_Exercise input_.
-=-=-=-=-

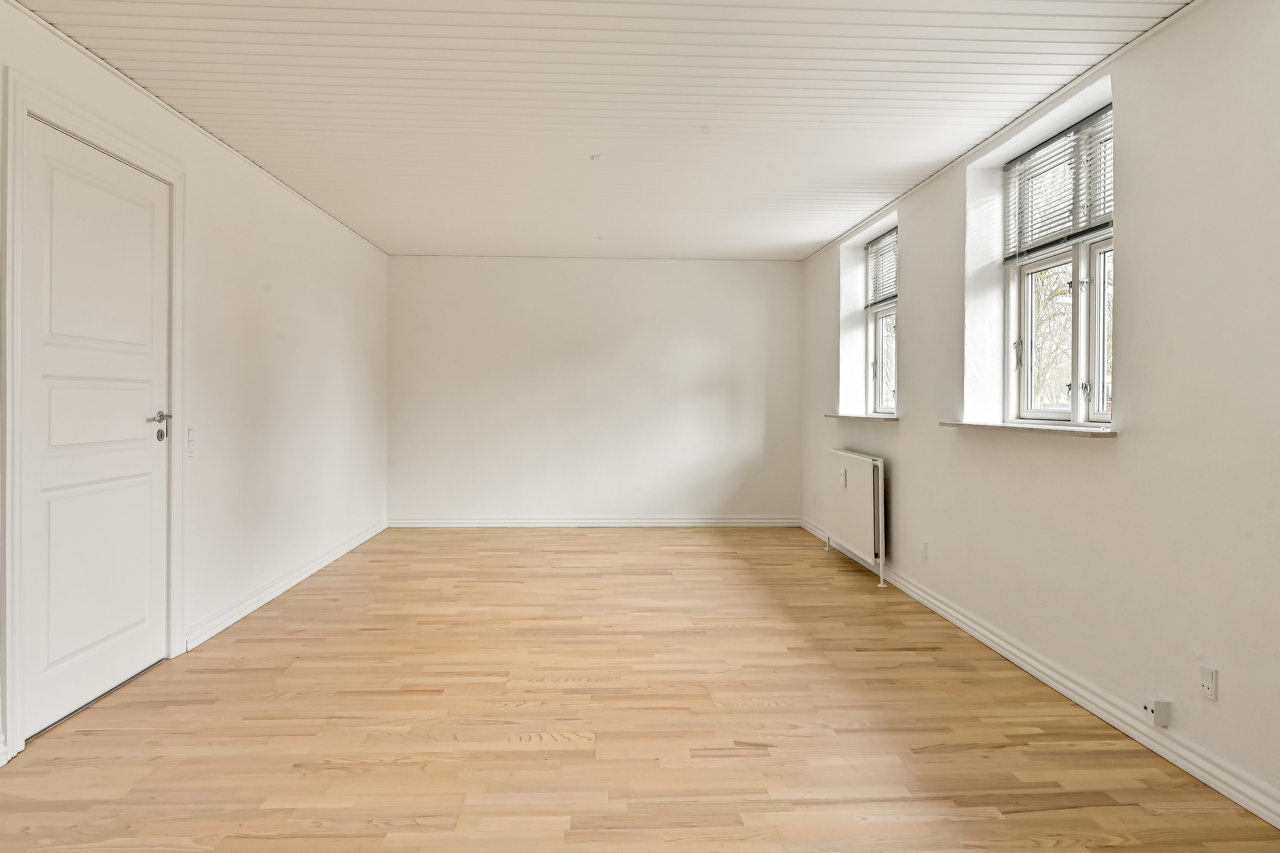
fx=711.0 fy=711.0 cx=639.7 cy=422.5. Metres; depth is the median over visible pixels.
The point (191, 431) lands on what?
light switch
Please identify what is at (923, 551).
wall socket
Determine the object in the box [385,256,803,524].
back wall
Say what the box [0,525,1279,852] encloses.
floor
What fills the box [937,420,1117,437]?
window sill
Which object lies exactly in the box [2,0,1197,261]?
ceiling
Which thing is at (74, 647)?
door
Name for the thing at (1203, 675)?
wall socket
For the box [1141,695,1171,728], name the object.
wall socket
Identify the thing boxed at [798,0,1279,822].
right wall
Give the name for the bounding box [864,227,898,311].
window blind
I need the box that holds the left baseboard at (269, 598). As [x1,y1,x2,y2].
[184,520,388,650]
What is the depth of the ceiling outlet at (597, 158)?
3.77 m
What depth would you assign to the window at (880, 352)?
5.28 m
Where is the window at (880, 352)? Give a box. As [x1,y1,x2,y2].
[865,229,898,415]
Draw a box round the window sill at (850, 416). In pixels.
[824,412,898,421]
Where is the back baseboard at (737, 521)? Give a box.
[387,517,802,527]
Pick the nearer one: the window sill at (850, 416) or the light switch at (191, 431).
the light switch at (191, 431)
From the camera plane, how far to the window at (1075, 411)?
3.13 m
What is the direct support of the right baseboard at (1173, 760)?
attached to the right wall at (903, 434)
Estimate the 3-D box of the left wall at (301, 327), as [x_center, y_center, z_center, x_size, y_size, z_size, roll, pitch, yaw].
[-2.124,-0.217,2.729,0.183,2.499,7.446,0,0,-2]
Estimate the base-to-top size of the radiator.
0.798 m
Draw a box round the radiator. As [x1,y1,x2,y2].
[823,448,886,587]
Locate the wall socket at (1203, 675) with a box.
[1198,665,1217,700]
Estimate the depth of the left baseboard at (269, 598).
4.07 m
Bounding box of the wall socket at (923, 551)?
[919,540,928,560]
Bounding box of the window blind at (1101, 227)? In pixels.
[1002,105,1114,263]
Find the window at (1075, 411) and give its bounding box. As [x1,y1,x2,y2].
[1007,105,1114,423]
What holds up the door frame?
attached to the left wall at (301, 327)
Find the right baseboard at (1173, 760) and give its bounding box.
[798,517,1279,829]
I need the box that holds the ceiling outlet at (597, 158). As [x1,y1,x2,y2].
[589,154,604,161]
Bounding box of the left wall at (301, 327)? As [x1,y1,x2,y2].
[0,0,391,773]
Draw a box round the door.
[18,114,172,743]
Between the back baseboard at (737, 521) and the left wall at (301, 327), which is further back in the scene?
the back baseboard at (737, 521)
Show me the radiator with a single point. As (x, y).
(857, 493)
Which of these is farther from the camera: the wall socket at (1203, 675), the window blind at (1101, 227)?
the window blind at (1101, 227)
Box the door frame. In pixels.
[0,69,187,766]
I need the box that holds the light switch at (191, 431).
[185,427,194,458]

-=-=-=-=-

_Problem to solve_. Your reply should consist of the data, transcribed exactly, and should hold no pictures.

_Answer below_.
fx=711.0 fy=711.0 cx=639.7 cy=422.5. Metres; depth is the median over visible pixels.
The point (191, 431) lands on what?
light switch
Please identify what is at (923, 551).
wall socket
Determine the object in the box [385,256,803,524].
back wall
Say what the box [0,525,1279,852] encloses.
floor
What fills the box [937,420,1117,437]?
window sill
Which object lies exactly in the box [2,0,1197,261]?
ceiling
Which thing is at (74, 647)?
door
Name for the thing at (1203, 675)?
wall socket
For the box [1141,695,1171,728], name the object.
wall socket
Identify the thing boxed at [798,0,1279,822].
right wall
Give the name for the bounding box [864,227,898,311].
window blind
I need the box that holds the left baseboard at (269, 598). As [x1,y1,x2,y2].
[184,520,388,650]
What is the depth of the ceiling outlet at (597, 158)?
3.77 m
What depth would you assign to the window at (880, 352)?
5.28 m
Where is the window at (880, 352)? Give a box. As [x1,y1,x2,y2].
[865,229,898,415]
Draw a box round the window sill at (850, 416). In pixels.
[824,412,898,421]
Where is the back baseboard at (737, 521)? Give a box.
[387,517,802,527]
Pick the nearer one: the window sill at (850, 416) or the light switch at (191, 431).
the light switch at (191, 431)
From the camera plane, how far to the window at (1075, 411)?
3.13 m
What is the direct support of the right baseboard at (1173, 760)?
attached to the right wall at (903, 434)
Estimate the 3-D box of the left wall at (301, 327), as [x_center, y_center, z_center, x_size, y_size, z_size, roll, pitch, yaw].
[-2.124,-0.217,2.729,0.183,2.499,7.446,0,0,-2]
Estimate the base-to-top size of the radiator.
0.798 m
Draw a box round the radiator. As [x1,y1,x2,y2].
[823,448,886,587]
Locate the wall socket at (1203, 675) with a box.
[1198,665,1217,700]
Estimate the depth of the left baseboard at (269, 598).
4.07 m
Bounding box of the wall socket at (923, 551)?
[919,540,928,560]
Bounding box of the window blind at (1101, 227)? In pixels.
[1002,105,1114,263]
Find the window at (1075, 411) and give its bounding box. As [x1,y1,x2,y2].
[1007,105,1114,423]
What holds up the door frame?
attached to the left wall at (301, 327)
Find the right baseboard at (1173, 760) and give its bounding box.
[798,517,1279,829]
I need the box that holds the ceiling outlet at (597, 158). As [x1,y1,x2,y2].
[589,154,604,161]
Bounding box of the left wall at (301, 327)? As [x1,y1,x2,y2].
[0,0,391,773]
Draw a box round the door.
[18,114,172,743]
Between the back baseboard at (737, 521) and the left wall at (301, 327), which is further back in the scene?
the back baseboard at (737, 521)
Show me the radiator with a single point. As (x, y).
(857, 493)
Which of these is farther from the camera: the wall socket at (1203, 675), the window blind at (1101, 227)?
the window blind at (1101, 227)
Box the door frame. In pixels.
[0,69,187,766]
I need the box that holds the light switch at (191, 431).
[185,427,194,458]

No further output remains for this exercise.